-------- READING TEXT --------
PolarDB scheduled O&M events, such as database software upgrades and hardware maintenance, will notify you via text message, voice, email, or internal message, and also through the console. You can view details of each scheduled event, including the event type, task ID, cluster name, and switchover time. Additionally, you have the option to manually change the switchover time.
Usage notes
Events fall into the following levels based on urgency:
[S0: Urgent] Risk fixing: Events at this level are unexpected events that need to be fixed at the earliest opportunity to prevent faults in most cases, such as urgent replacement, upgrades, or updates of faulty versions, host exception fixes, and SSL certificate upgrades before expiration. Event notifications may be sent three days or more in advance and the window for changing the scheduled switchover time is short.
[S1: Scheduled] System maintenance: Events at this level are resolution of low-risk issues or scheduled upgrades of software and hardware in most cases. Event notifications are sent more than three days in advance and you can cancel the events.
To ensure that you can receive notifications of scheduled O&M events, select the notification methods and configure the contacts for ApsaraDB Fault or Maintenance Notifications in the Message Center console. We recommend that you specify database O&M personnel as the contacts. The notification methods include Email and Internal Messages. We recommend that you select Email to improve the success rate of notifications.
--------
▶ **PROBLEMS TO SOLVE**:
• a. From the page on PolarDB scheduled O&M events, list the details it says you can view for each scheduled event.
• b. Carry the page on PolarDB scheduled O&M events forward with the next part, starting after its final sentence.
-------- RECORDS SHOWN --------
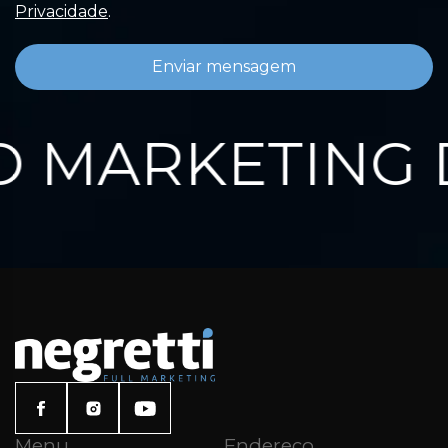
Privacidade
.
Enviar mensagem
 MARKETING 
Menu
Endereço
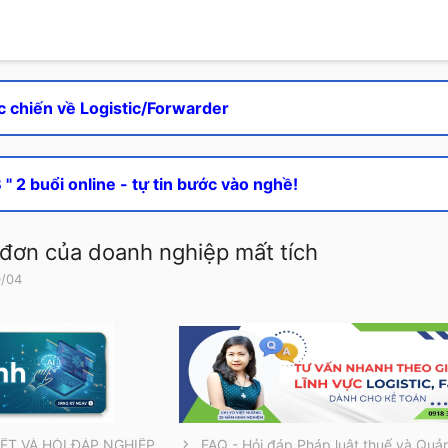
c chiến về Logistic/Forwarder
" 2 buổi online - tự tin bước vào nghề!
 đơn của doanh nghiệp mất tích
0/04
THÔNG TIN CẦN BIẾT VÀ HỎI ĐÁP NGHIỆP VỤ
FAQ - Hỏi đáp Pháp luật thuế và Quản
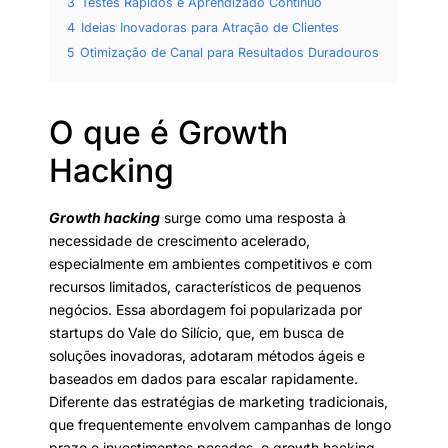
3
Testes Rápidos e Aprendizado Contínuo
4
Ideias Inovadoras para Atração de Clientes
5
Otimização de Canal para Resultados Duradouros
O que é Growth
Hacking
Growth hacking
surge como uma resposta à
necessidade de crescimento acelerado,
especialmente em ambientes competitivos e com
recursos limitados, característicos de pequenos
negócios. Essa abordagem foi popularizada por
startups do Vale do Silício, que, em busca de
soluções inovadoras, adotaram métodos ágeis e
baseados em dados para escalar rapidamente.
Diferente das estratégias de marketing tradicionais,
que frequentemente envolvem campanhas de longo
prazo e investimentos pesados, o growth hacking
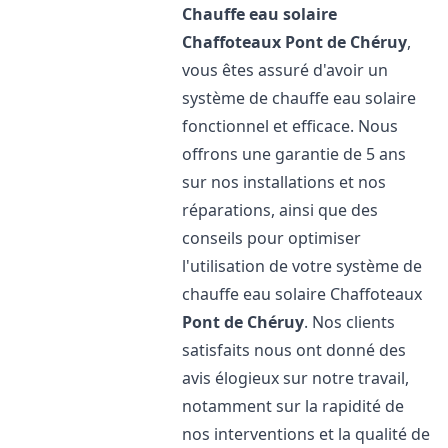
Chauffe eau solaire
Chaffoteaux
Pont de Chéruy
,
vous êtes assuré d'avoir un
système de chauffe eau solaire
fonctionnel et efficace. Nous
offrons une garantie de 5 ans
sur nos installations et nos
réparations, ainsi que des
conseils pour optimiser
l'utilisation de votre système de
chauffe eau solaire Chaffoteaux
Pont de Chéruy
. Nos clients
satisfaits nous ont donné des
avis élogieux sur notre travail,
notamment sur la rapidité de
nos interventions et la qualité de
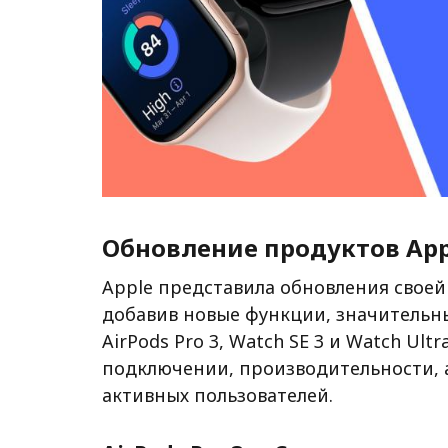
Обновление продуктов Appl
Apple представила обновления своей 
добавив новые функции, значительн
AirPods Pro 3, Watch SE 3 и Watch Ul
подключении, производительности, 
активных пользователей.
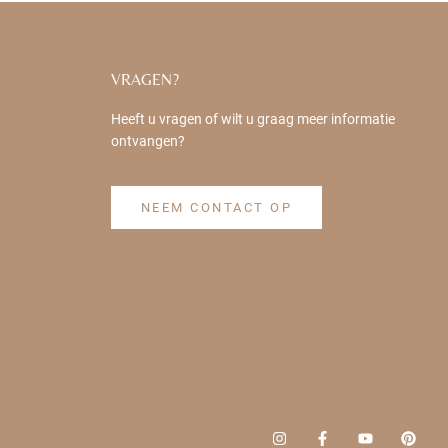
VRAGEN?
Heeft u vragen of wilt u graag meer informatie
ontvangen?
NEEM CONTACT OP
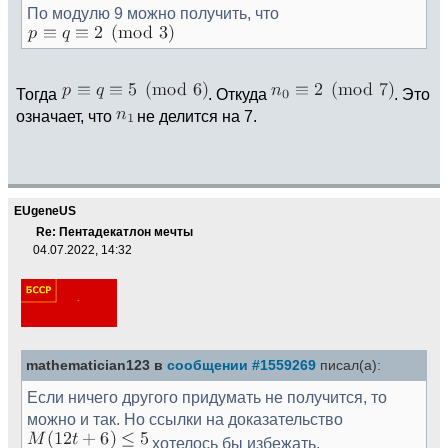
По модулю 9 можно получить, что
Тогда
. Откуда
. Это
означает, что
не делится на 7.
EUgeneUS
Re: Пентадекатлон мечты
04.07.2022, 14:32
mathematician123 в
сообщении #1559269
писал(а):
Если ничего другого придумать не получится, то
можно и так. Но ссылки на доказательство
хотелось бы избежать.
--------
▶ **EXERCISE ANSWERS**:
• a. event type, task ID, cluster name, switchover time

• b.
Figure 1 Entry for Message Settings in the Message Center console
Figure 2 Notification settings for ApsaraDB Fault or Maintenance Notifications
If you want to be informed of O&M events at the earliest opportunity or want to customize event-driven O&M automation, you can use CloudMonitor to configure system event subscriptions. Then, cloud database services push CloudMonitor system events related to the lifecycle of O&M events, such as subscription, start, end, and cancellation. For more information, see Manage event subscription policies (recommended). For information about CloudMonitor system events to which you can subscribe, see the "Appendix 1 CloudMonitor-related system events" section of this topic.
Sample CloudMonitor event:
{ "eventId": "c864b30b-7f69-5f04-b0e7-8dfb0eabcfd9", // The event ID. The same event has the same ID. "product": "RDS", // The service code. "reason": "Host software/hardware upgrade", // The cause of the event. "extra": { "impactEn": "Transient instance disconnection", // The impact of the event. "eventCode": "rds_apsaradb_transfer", // The code of the type of the O&M event. "eventNameEn": "Instance migration", // The name of the O&M event. "switchTime": "2024-09-15T01:30:00+08:00", // The scheduled switchover time, which is the time when a transient connection occurs on the instance if a switchover is performed. "startTime": "2024-09-14T21:30:00+08:00", // The scheduled start time of the event, which is the time when the event enters the scheduling queue and waits to be executed. "cancelCode": "OutOfGoodPerfBySoftHardwareUpgrade", // The cancellation risk code. For more information, see the "Appendix 2 Detailed cause codes and cancellation risks" section of this topic. "detailCode": "HostSoftHardwareUpgrade", // The detailed cause code. For more information, see the "Appendix 2 Detailed cause codes and cancellation risks" section of this topic. "instanceInfo": "" }, "instanceId": "rm-2ze9d66o65q1g02g6", // The instance ID. "eventType": "Maintenance", "instanceComment": "rm-2ze9d66o65q1g02g6", // The alias of the instance. "instanceType": "Instance", "publishTime": "2024-09-10T16:01:47+08:00" }
Procedure
Log on to the console of the database service of the instance or cluster that you want to manage.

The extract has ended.